If you are a long term equity investor, NOTHING should change in your investing strategy. If you are a Real estate investor the cap of Rs. 200,000 of interest deduction on rental properties should be a hit in the solar plexus. Huge impact on your cash flow post tax. So if you are a person with multiple properties it makes sense to sell of one or 2 properties and downsize your loans.

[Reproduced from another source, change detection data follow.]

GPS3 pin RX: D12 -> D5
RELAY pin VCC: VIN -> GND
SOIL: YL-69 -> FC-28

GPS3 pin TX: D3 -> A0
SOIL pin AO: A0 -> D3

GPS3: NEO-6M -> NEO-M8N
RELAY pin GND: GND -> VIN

- Listing of railway PSEs like IRCTC, IRFC and IRCON on the stock exchanges for better public accountability and value unlocking. This is good from the companies point of view, and I would have actually liked a privatisation instead of a listing. Listing does not stop the government from interfering in the day to day working. For example all the oil majors have a lot of people on its rolls – and they work with the Ministry. This unnecessary burden and other expenses like cars, guest houses, etc. will be borne by these psus. Of course the prime suspects for the burden will have to be LiC, some govt. controlled mutual funds, listed etf, nps, epfo, army funds…etc. God bless them.

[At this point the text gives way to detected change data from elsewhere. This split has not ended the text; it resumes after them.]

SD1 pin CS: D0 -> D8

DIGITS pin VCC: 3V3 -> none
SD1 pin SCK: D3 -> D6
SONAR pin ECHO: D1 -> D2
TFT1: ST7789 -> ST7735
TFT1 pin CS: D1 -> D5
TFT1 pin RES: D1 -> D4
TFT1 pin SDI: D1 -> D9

- Concessional corporate tax rate at 25% for MSMEs with annual turnover upto INR 50 crore – good news for Chartered Accountants, more people will create more entities. Such arbitrage opportunities are God sent for the professionals. May my brethren thrive.
- No transaction above INR 3 lakh to be permitted in cash – I have no clue who would deal in transactions above 3L in cash, and why. RE deals will continue to deal with big amounts of cash, nothing changes there.
- Reduction in the first slab of personal income taxation for individuals between INR 2.5 to 5 lakhs income from 10% to 5%, surcharge of 10% on income between INR 50 to 100 lakh. This is just perpetuating the fraud of not indexing the Income tax slabs and rates.
- Reduction in the holding period from 3 to 2 years for computing long term capital gains for transfer of immovable property. Absolutely no clue who benefits from this change. They could have changed it for debt funds also.
- Base year for indexation to be shifted from 1.4.1981 to 1.4.2001 for all classes of assets including immovable property. Why not say it will advance by one year every year? So in 2018 it will be 2002….and so on? beats me.
- We view the budget as being disciplined in that it focuses on long term growth while sticking to the stated fiscal trajectory. This is true and a good attempt by Jet Lee.
- Cheaper borrowing rates expected to boost discretionary consumption in the economy which is trying to emerge from the slowdown effects of the currency transfusion program. Government saying it will borrow Rs. 50000 crores LESS is good for the bond market, and leaves a lot of room for the Corporate Private sector to borrow.
- Enhanced agricultural credit limit, increased crop insurance coverage and platform to improve realizations for farmers’ produce could contribute to better farm income and support aggregate demand. Hope that the implementation is done well.
- Equity funds with core exposure to large cap and prudent risk taking in mid/small cap space may be well positioned to capture opportunities presented by prevailing valuations and expected earnings growth. (Fund view, Franklin Templeton)
- Gross borrowing for FY2017-18 pegged at INR 5.8 lakh crore (same as FY2016-17); net borrowing at INR 3.5 lakh crore (lower than FY2016-17) should result in lower supply of fresh government bonds and may provide an interim comfort to bond markets.
- Lower government borrowing could provide more space for corporate borrowings in the capital market.
- Global macroeconomic factors such as possible rise in crude prices, stronger recovery in US (which could lead to interest rate hike by the US Fed) and further outflows by FPIs may impact bond markets.
- Slowdown in growth, benign inflation coupled with fiscal prudence and lower government borrowing could provide some headroom to the RBI for an interest rate cut. Investors (who can withstand volatility) can consider duration bond/gilt funds.
- Low capacity utilization leading to low credit offtake/supply could augur well for spread compression in the sub-AAA segment. We continue to be positive on corporate bond and accrual strategies.